# Bicycle tour companies in Mexico?



## ashwinearl (Jan 2, 2004)

Anyone have any recommendations for a touring company in mexico.

Mountain or road
fully supported. 

thanks


----------



## tigerdog (Mar 16, 2004)

ashwinearl said:


> Anyone have any recommendations for a touring company in mexico.
> 
> Mountain or road
> fully supported.
> ...


What part of Mexico are you looking at?

There are 2 well-reputed companies that do week long all-inclusive Copper Canyon tours, picking you up in El Paso.
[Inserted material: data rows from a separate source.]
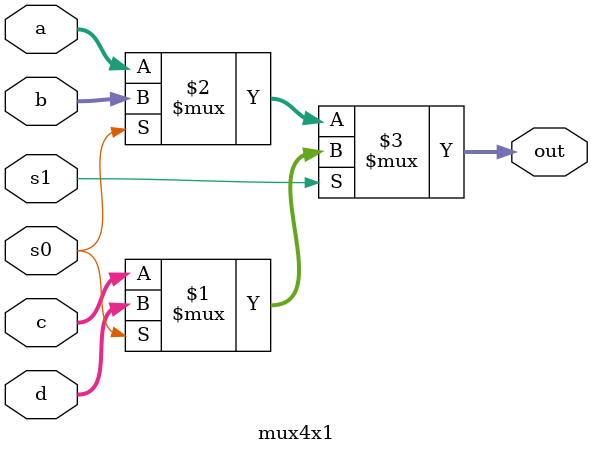
<source format=v>
module mux4x1(input [6:0] a, b, c, d, input s0, s1, output[6:0] out);
// 11 d
//10 c
//01 b
//00 a

assign out= (s1)? ((s0)? d:c ): ((s0)? b:a) ;
endmodule

</source>
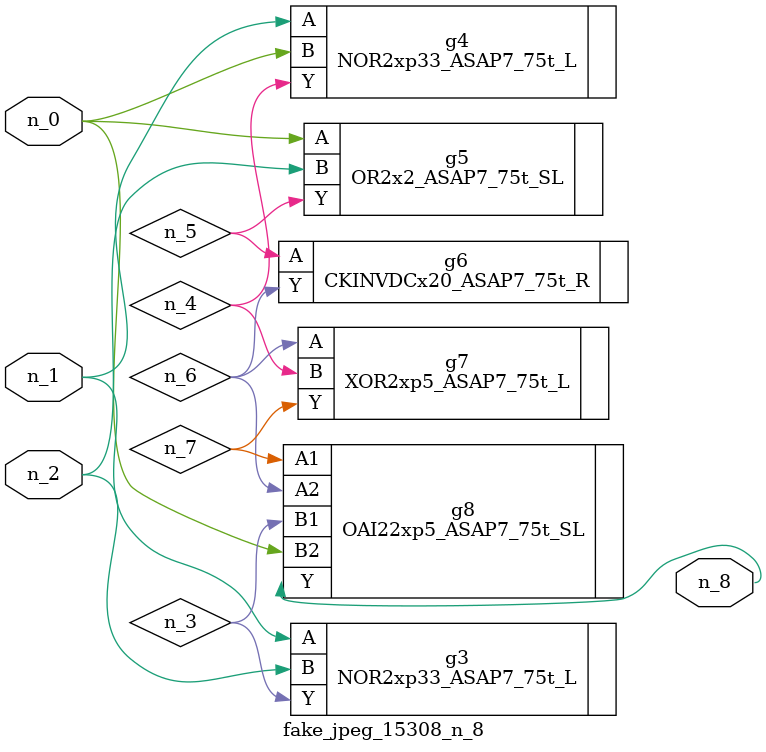
<source format=v>
module fake_jpeg_15308_n_8 (n_0, n_2, n_1, n_8);

input n_0;
input n_2;
input n_1;

output n_8;

wire n_3;
wire n_4;
wire n_6;
wire n_5;
wire n_7;

NOR2xp33_ASAP7_75t_L g3 ( 
.A(n_1),
.B(n_2),
.Y(n_3)
);

NOR2xp33_ASAP7_75t_L g4 ( 
.A(n_1),
.B(n_0),
.Y(n_4)
);

OR2x2_ASAP7_75t_SL g5 ( 
.A(n_0),
.B(n_2),
.Y(n_5)
);

CKINVDCx20_ASAP7_75t_R g6 ( 
.A(n_5),
.Y(n_6)
);

XOR2xp5_ASAP7_75t_L g7 ( 
.A(n_6),
.B(n_4),
.Y(n_7)
);

OAI22xp5_ASAP7_75t_SL g8 ( 
.A1(n_7),
.A2(n_6),
.B1(n_3),
.B2(n_0),
.Y(n_8)
);


endmodule
</source>
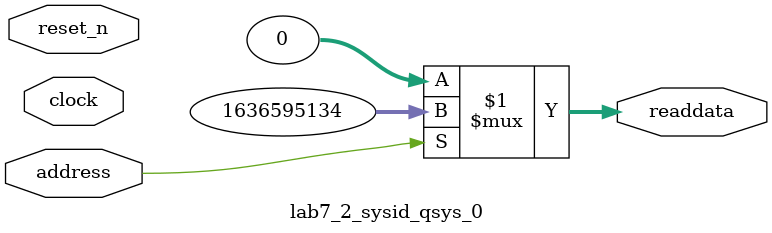
<source format=v>



// synthesis translate_off
`timescale 1ns / 1ps
// synthesis translate_on

// turn off superfluous verilog processor warnings 
// altera message_level Level1 
// altera message_off 10034 10035 10036 10037 10230 10240 10030 

module lab7_2_sysid_qsys_0 (
               // inputs:
                address,
                clock,
                reset_n,

               // outputs:
                readdata
             )
;

  output  [ 31: 0] readdata;
  input            address;
  input            clock;
  input            reset_n;

  wire    [ 31: 0] readdata;
  //control_slave, which is an e_avalon_slave
  assign readdata = address ? 1636595134 : 0;

endmodule



</source>
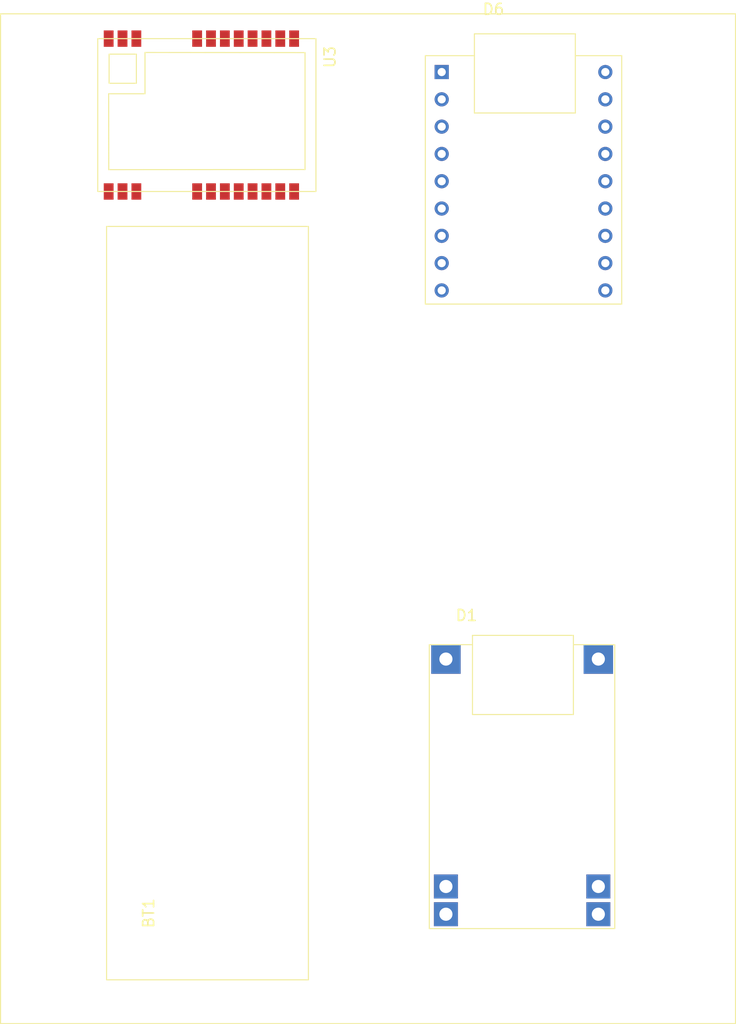
<source format=kicad_pcb>
(kicad_pcb
	(version 20240108)
	(generator "pcbnew")
	(generator_version "8.0")
	(general
		(thickness 1.6)
		(legacy_teardrops no)
	)
	(paper "A4")
	(layers
		(0 "F.Cu" signal)
		(31 "B.Cu" signal)
		(32 "B.Adhes" user "B.Adhesive")
		(33 "F.Adhes" user "F.Adhesive")
		(34 "B.Paste" user)
		(35 "F.Paste" user)
		(36 "B.SilkS" user "B.Silkscreen")
		(37 "F.SilkS" user "F.Silkscreen")
		(38 "B.Mask" user)
		(39 "F.Mask" user)
		(40 "Dwgs.User" user "User.Drawings")
		(41 "Cmts.User" user "User.Comments")
		(42 "Eco1.User" user "User.Eco1")
		(43 "Eco2.User" user "User.Eco2")
		(44 "Edge.Cuts" user)
		(45 "Margin" user)
		(46 "B.CrtYd" user "B.Courtyard")
		(47 "F.CrtYd" user "F.Courtyard")
		(48 "B.Fab" user)
		(49 "F.Fab" user)
		(50 "User.1" user)
		(51 "User.2" user)
		(52 "User.3" user)
		(53 "User.4" user)
		(54 "User.5" user)
		(55 "User.6" user)
		(56 "User.7" user)
		(57 "User.8" user)
		(58 "User.9" user)
	)
	(setup
		(pad_to_mask_clearance 0)
		(allow_soldermask_bridges_in_footprints no)
		(pcbplotparams
			(layerselection 0x00010fc_ffffffff)
			(plot_on_all_layers_selection 0x0000000_00000000)
			(disableapertmacros no)
			(usegerberextensions no)
			(usegerberattributes yes)
			(usegerberadvancedattributes yes)
			(creategerberjobfile yes)
			(dashed_line_dash_ratio 12.000000)
			(dashed_line_gap_ratio 3.000000)
			(svgprecision 4)
			(plotframeref no)
			(viasonmask no)
			(mode 1)
			(useauxorigin no)
			(hpglpennumber 1)
			(hpglpenspeed 20)
			(hpglpendiameter 15.000000)
			(pdf_front_fp_property_popups yes)
			(pdf_back_fp_property_popups yes)
			(dxfpolygonmode yes)
			(dxfimperialunits yes)
			(dxfusepcbnewfont yes)
			(psnegative no)
			(psa4output no)
			(plotreference yes)
			(plotvalue yes)
			(plotfptext yes)
			(plotinvisibletext no)
			(sketchpadsonfab no)
			(subtractmaskfromsilk no)
			(outputformat 1)
			(mirror no)
			(drillshape 1)
			(scaleselection 1)
			(outputdirectory "")
		)
	)
	(net 0 "")
	(net 1 "VBUS")
	(net 2 "MISO")
	(net 3 "GND")
	(net 4 "BUSY")
	(net 5 "CS")
	(net 6 "SCK")
	(net 7 "RST")
	(net 8 "+3.3V")
	(net 9 "MOSI")
	(net 10 "DIO1")
	(net 11 "B-")
	(net 12 "B+")
	(net 13 "unconnected-(D6-GP21-Pad8)")
	(net 14 "VSYS")
	(net 15 "unconnected-(D6-GP1-Pad10)")
	(net 16 "unconnected-(D6-GP9-Pad5)")
	(net 17 "unconnected-(D6-GP20-Pad7)")
	(net 18 "unconnected-(D6-GP0-Pad9)")
	(net 19 "unconnected-(D6-GP2-Pad11)")
	(net 20 "Net-(D6-5v)")
	(net 21 "unconnected-(U3-RX_EN-Pad6)")
	(net 22 "unconnected-(U3-ANT-Pad21)")
	(net 23 "Net-(U3-DIO2)")
	(footprint "Lora_Library:BQ25606" (layer "F.Cu") (at 154.26 105.497))
	(footprint "Lora_Library:E22-900M22s" (layer "F.Cu") (at 124.775 47.565 -90))
	(footprint "Lora_Library:18650" (layer "F.Cu") (at 125.43 92.49 90))
	(footprint "VIP_metr_Library:ESP32_c6_zero" (layer "F.Cu") (at 149.396 51.351))
	(gr_rect
		(start 106.46 38.52)
		(end 173.83 131)
		(stroke
			(width 0.1)
			(type default)
		)
		(fill none)
		(layer "F.SilkS")
		(uuid "f4d2b532-3bdc-4182-803a-34279f006842")
	)
)

</source>
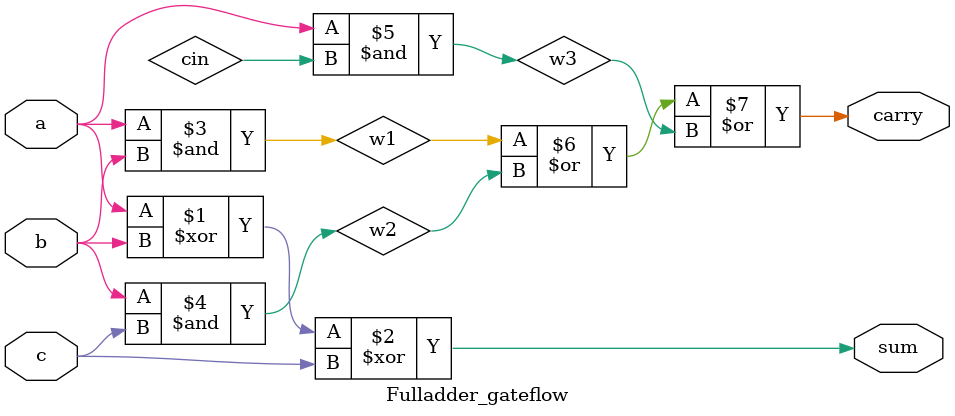
<source format=v>
`timescale 1ns / 1ps
module Fulladder_gateflow(a,b,c,sum,carry);
input a,b,c;
output sum,carry;
wire w1,w2,w3;
xor X1(sum,a,b,c);
and A1(w1,a,b);
and A2(w2,b,c);
and A3(w3,a,cin);
or O1(carry,w1,w2,w3);
endmodule

</source>
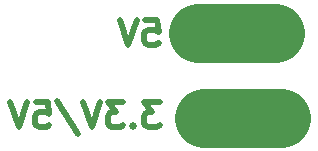
<source format=gbr>
G04 #@! TF.GenerationSoftware,KiCad,Pcbnew,(6.0.1)*
G04 #@! TF.CreationDate,2022-08-01T16:47:35-04:00*
G04 #@! TF.ProjectId,RS232_TTL_Male,52533233-325f-4545-944c-5f4d616c652e,1*
G04 #@! TF.SameCoordinates,Original*
G04 #@! TF.FileFunction,Legend,Bot*
G04 #@! TF.FilePolarity,Positive*
%FSLAX46Y46*%
G04 Gerber Fmt 4.6, Leading zero omitted, Abs format (unit mm)*
G04 Created by KiCad (PCBNEW (6.0.1)) date 2022-08-01 16:47:35*
%MOMM*%
%LPD*%
G01*
G04 APERTURE LIST*
%ADD10C,5.000000*%
%ADD11C,0.476250*%
G04 APERTURE END LIST*
D10*
X181610000Y-66802000D02*
X175110000Y-66802000D01*
X182118000Y-73998000D02*
X175618000Y-73998000D01*
D11*
X170614294Y-65699700D02*
X171642389Y-65699700D01*
X171745199Y-66727795D01*
X171642389Y-66624986D01*
X171436770Y-66522176D01*
X170922723Y-66522176D01*
X170717104Y-66624986D01*
X170614294Y-66727795D01*
X170511485Y-66933414D01*
X170511485Y-67447462D01*
X170614294Y-67653081D01*
X170717104Y-67755890D01*
X170922723Y-67858700D01*
X171436770Y-67858700D01*
X171642389Y-67755890D01*
X171745199Y-67653081D01*
X169894627Y-65699700D02*
X169174961Y-67858700D01*
X168455294Y-65699700D01*
X171848008Y-72651680D02*
X170511485Y-72651680D01*
X171231151Y-73474156D01*
X170922723Y-73474156D01*
X170717104Y-73576966D01*
X170614294Y-73679775D01*
X170511485Y-73885394D01*
X170511485Y-74399442D01*
X170614294Y-74605061D01*
X170717104Y-74707870D01*
X170922723Y-74810680D01*
X171539580Y-74810680D01*
X171745199Y-74707870D01*
X171848008Y-74605061D01*
X169586199Y-74605061D02*
X169483389Y-74707870D01*
X169586199Y-74810680D01*
X169689008Y-74707870D01*
X169586199Y-74605061D01*
X169586199Y-74810680D01*
X168763723Y-72651680D02*
X167427199Y-72651680D01*
X168146866Y-73474156D01*
X167838437Y-73474156D01*
X167632818Y-73576966D01*
X167530008Y-73679775D01*
X167427199Y-73885394D01*
X167427199Y-74399442D01*
X167530008Y-74605061D01*
X167632818Y-74707870D01*
X167838437Y-74810680D01*
X168455294Y-74810680D01*
X168660913Y-74707870D01*
X168763723Y-74605061D01*
X166810342Y-72651680D02*
X166090675Y-74810680D01*
X165371008Y-72651680D01*
X163109199Y-72548870D02*
X164959770Y-75324728D01*
X161361437Y-72651680D02*
X162389532Y-72651680D01*
X162492342Y-73679775D01*
X162389532Y-73576966D01*
X162183913Y-73474156D01*
X161669866Y-73474156D01*
X161464247Y-73576966D01*
X161361437Y-73679775D01*
X161258627Y-73885394D01*
X161258627Y-74399442D01*
X161361437Y-74605061D01*
X161464247Y-74707870D01*
X161669866Y-74810680D01*
X162183913Y-74810680D01*
X162389532Y-74707870D01*
X162492342Y-74605061D01*
X160641770Y-72651680D02*
X159922104Y-74810680D01*
X159202437Y-72651680D01*
M02*

</source>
Western Spirit - www.westernspirit.com

KamiKiwi - www.kamikiwi.com

There are other people in other regions of Mexico, too. I think there is a company mentioned in the Puerto Vallarta thread on this forum.


----------



## rzozaya1969 (Nov 28, 2004)

If you want one day rides, look at Bici y Montaña, Jorge is the owner/leader/manager/guide and he's a great guy.

www.biciymontana.com


----------



## rzozaya1969 (Nov 28, 2004)

rzozaya1969 said:


> If you want one day rides, look at Bici y Montaña, Jorge is the owner/leader/manager/guide and he's a great guy.
> 
> www.biciymontana.com


I also forgot, there's Factorbike:

www.factorbike.com


----------



## rimugu (Jun 28, 2004)

*for cooper canyon*

www.umarike.com.mx


----------



## patoama (Apr 19, 2010)

ruedaslibres.com
mtb tours, in central Mexico best spots. bilingual guides, bike rental and shuttle.


----------



## rodar y rodar (Jul 21, 2006)

Patoama, I think that guy`s vacation is already planned, maybe even underway by now 

Hey, I just saw your other post in the Mexico Forumites thread- nice to see mention of ruta and turismo, and I hope you post up some pics from different kinds of rides. But if you do, I can`t guarantee that the rest of the gang won`t hang you for it. We post a lot of pavement rides in the Commuter subforum, though I don`t know how well it would go over here.


----------